Scientists believe they may have a method for breaking down harmful “forever chemicals,” according to a new study.
That study’s findings, however, are only preliminary and far from ready for large-scale commercial use, the Guardian reported.
The method involves using a mixture of water and dipolar aprotic solvent dimethyl sulfoxide to “defluorinate” perfluorocarboxylic acids, one subclass of the “forever chemicals” that are very toxic at even low levels and used in food packaging, according to the Guardian. That process leaves harmless carbon and inorganic fluoride.
The process is low energy and may be more effective and safer than other disposal methods currently used, including landfilling, incinerating and deep-well injection, the media outlet reported.
Per- and polyfluoroalkyl compounds, also referred to as PFAS, first came into use in the 1940s, and were widely used for their water-, grease- and stain-resistant properties.
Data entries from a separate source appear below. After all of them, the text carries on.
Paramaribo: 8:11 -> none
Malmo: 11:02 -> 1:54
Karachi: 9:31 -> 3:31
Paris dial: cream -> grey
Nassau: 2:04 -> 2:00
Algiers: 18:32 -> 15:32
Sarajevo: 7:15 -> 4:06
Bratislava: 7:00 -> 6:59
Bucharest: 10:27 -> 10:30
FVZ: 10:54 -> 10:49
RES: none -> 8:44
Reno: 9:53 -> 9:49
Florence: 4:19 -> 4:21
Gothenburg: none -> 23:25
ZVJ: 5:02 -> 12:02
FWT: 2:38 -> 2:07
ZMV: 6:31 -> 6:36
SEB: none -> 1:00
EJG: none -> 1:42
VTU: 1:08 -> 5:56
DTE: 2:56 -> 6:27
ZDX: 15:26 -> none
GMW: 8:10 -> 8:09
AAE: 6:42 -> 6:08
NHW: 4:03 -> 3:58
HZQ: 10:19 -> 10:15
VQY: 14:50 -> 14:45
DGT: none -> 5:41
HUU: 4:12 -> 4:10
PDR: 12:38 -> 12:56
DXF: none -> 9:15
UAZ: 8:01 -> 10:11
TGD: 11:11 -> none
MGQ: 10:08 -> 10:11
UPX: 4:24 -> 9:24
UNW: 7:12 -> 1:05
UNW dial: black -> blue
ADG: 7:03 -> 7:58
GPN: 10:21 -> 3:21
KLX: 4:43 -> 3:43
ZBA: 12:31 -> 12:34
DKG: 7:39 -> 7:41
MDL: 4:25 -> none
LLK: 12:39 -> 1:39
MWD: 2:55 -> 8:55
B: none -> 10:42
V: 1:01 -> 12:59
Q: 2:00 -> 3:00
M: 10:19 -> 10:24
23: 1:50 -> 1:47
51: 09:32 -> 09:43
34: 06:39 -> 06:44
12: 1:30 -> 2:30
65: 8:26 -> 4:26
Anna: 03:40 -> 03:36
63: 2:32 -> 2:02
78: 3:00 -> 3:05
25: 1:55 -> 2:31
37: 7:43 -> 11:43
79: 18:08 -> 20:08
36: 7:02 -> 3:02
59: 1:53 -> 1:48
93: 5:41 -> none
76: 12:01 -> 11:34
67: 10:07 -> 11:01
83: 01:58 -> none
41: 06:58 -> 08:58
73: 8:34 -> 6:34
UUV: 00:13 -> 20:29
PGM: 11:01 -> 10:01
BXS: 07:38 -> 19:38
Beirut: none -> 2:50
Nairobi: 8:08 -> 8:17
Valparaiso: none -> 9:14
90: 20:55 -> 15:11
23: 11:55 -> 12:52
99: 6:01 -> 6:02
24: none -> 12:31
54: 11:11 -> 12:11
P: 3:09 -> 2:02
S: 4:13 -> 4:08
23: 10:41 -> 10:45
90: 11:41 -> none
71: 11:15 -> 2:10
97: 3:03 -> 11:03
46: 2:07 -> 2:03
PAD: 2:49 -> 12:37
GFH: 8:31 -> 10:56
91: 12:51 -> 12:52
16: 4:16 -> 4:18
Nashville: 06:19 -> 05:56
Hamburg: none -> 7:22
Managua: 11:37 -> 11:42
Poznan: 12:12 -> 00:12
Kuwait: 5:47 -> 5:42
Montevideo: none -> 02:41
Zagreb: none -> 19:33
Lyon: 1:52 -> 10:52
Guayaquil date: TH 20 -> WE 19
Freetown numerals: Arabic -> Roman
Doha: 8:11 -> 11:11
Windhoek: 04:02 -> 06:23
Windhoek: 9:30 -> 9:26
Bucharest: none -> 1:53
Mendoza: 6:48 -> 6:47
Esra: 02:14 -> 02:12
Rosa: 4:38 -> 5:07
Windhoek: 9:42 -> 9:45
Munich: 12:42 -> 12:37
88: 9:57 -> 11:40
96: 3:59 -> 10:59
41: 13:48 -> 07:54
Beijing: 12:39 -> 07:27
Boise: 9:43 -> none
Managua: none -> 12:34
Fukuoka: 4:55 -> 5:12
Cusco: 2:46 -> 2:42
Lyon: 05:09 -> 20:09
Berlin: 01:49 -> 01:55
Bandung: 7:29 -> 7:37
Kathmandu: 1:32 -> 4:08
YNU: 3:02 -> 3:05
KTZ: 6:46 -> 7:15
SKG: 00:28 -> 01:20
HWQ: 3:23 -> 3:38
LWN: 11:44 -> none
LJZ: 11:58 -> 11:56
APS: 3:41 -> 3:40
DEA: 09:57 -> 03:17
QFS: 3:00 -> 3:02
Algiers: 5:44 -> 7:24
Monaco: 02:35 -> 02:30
But the chemicals are not easily broken down in either the environment or human body, which is why they are often referred to as “forever chemicals.”
Exposure to them is linked to increased risk of health problems and certain cancers.
The chemicals have been found with increasing frequency in drinking water across central Maine in the past couple years. PFAS contamination has been found in deer herds in the Fairfield area, prompting the state to issue a “do not eat” advisory. The state has issued similar advisories for more freshwater fish.
Much of the contamination is believed to be connected to sludge spread on farmlands.
The chemicals are widespread across the globe, even being found in places as remote as the summit of Mount Everest.
The new study was published Thursday in the journal Science and was done by researchers from Northwestern University, the University of California at Los Angeles and Tianjin University.